Their home, even before the upgrade, has always had an open door, with guests staying there during the week and on Shabbos. They are expanding because they want to host more people, more often. I am amazed by their generosity of spirit, and I’m happy Hashem has granted them the resources to continue their astounding chesed.
But that’s not what my kids see.
They only see a contrast between what we have and what they have.
They only see that our house suddenly feels smaller, feels plainer, feels less.
Just the other day, my daughter made that a little too obvious.
My husband, for the life of him, could not remember where he had taken off his shoes.

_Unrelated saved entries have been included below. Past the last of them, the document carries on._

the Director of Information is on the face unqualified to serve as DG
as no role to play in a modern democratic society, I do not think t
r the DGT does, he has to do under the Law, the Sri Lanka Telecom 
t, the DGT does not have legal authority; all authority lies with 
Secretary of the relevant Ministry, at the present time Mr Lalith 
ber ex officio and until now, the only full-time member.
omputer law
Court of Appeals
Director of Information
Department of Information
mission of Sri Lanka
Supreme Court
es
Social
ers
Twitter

He had searched high and low, under beds and up on shelves, but he could not find them anywhere.
In exasperation, he called out, “Yitti, we need to get a smaller house!”

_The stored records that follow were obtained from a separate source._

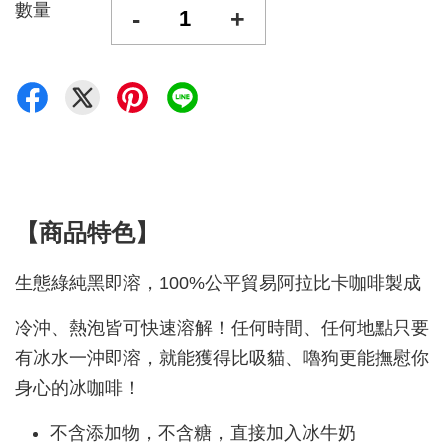
數量
-
+
【商品特色】
生態綠純黑即溶，100%公平貿易阿拉比卡咖啡製成
冷沖、熱泡皆可快速溶解！任何時間、任何地點只要
有冰水一沖即溶，就能獲得比吸貓、嚕狗更能撫慰你
身心的冰咖啡
！
不含添加物，不含糖，直接加入冰牛奶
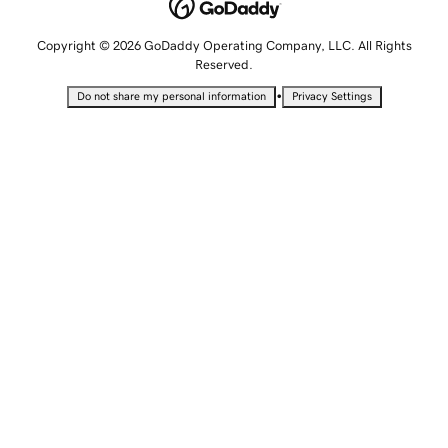
Copyright © 2026 GoDaddy Operating Company, LLC. All Rights
Reserved.
•
Do not share my personal information
Privacy Settings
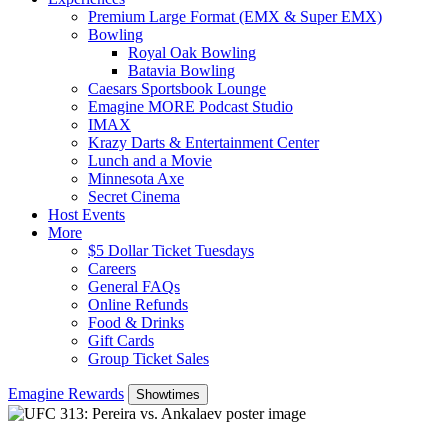
Premium Large Format (EMX & Super EMX)
Bowling
Royal Oak Bowling
Batavia Bowling
Caesars Sportsbook Lounge
Emagine MORE Podcast Studio
IMAX
Krazy Darts & Entertainment Center
Lunch and a Movie
Minnesota Axe
Secret Cinema
Host Events
More
$5 Dollar Ticket Tuesdays
Careers
General FAQs
Online Refunds
Food & Drinks
Gift Cards
Group Ticket Sales
Emagine Rewards
Showtimes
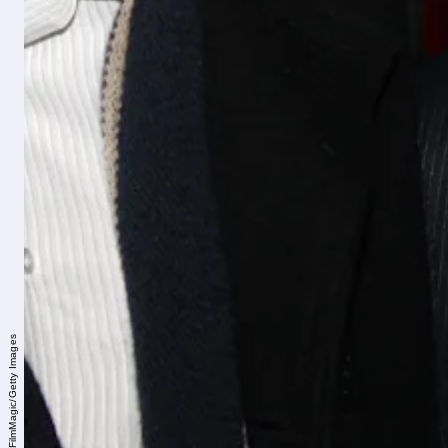
Bruce Glikas/FilmMagic/Getty Images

Before I could respond, I heard my daughter whisper in horror, “Chas V’Sholom!”
I laughed out loud, but part of me also cried.
I am an adult.
I know that someone could build Buckingham Palace right under my nose, and it wouldn’t make my house any bigger or any smaller.
But I want my kids to appreciate that their lot is their lot, with each square foot of blessing carved out for them by the Builder Who knows best.
The big house across the street is for that family; our family has exactly what it needs.
But let’s be honest – I need to remember that for myself too.
I have been known to tell my husband that I am more than happy with my lot, but I wouldn’t mind if my lot had a few more square-inches, you know?
Maybe just an extra toy closet?
How about a mud room? A nice deck with a perfect view of the sunset?
That’s not asking too much, right?
And then I remember how blessed I felt just a few years back, when we closed on our house, when I was given the key to my own home for the first time.
I remember how deeply grateful I was to Hakadosh Boruch Hu that I had a home in which to raise my family, a home I once wondered if I’d ever be able to afford.
It didn’t matter that the bedrooms were a bit small or that the kitchen didn’t have an island. I didn’t notice that the walls had no moldings or that the chandelier was a little dated.
I felt like I had a palace, like I was the queen.
I felt like I was the luckiest person in the world.
And I need to recapture that. More than anything, I want my kids to experience that, to know that in their core.
Really, there is no better time to teach them than Chanukah, when we remember how one small jug of oil could burn for eight days.
Less can be more.
Less can be empowering.
Less can light up the whole world.
My family doesn’t need the clutter of more (especially without that mudroom or that extra toy closet).
We need to celebrate what we already have.
We need to feel rich with just that one jug of oil, because even that small amount has the power to make miracles.
If my kids are ever willing to get off the couch and stop staring at the house across the street, dreaming of what could have been, maybe I can convince them to pool their Chanukah gelt so we can create a lasting memory that’s all our own.
Maybe, even better, I can convince them to pool their gelt to give to others – because we already have so much.
Maybe I can convince them (and myself) that if we have less, then less is all we need.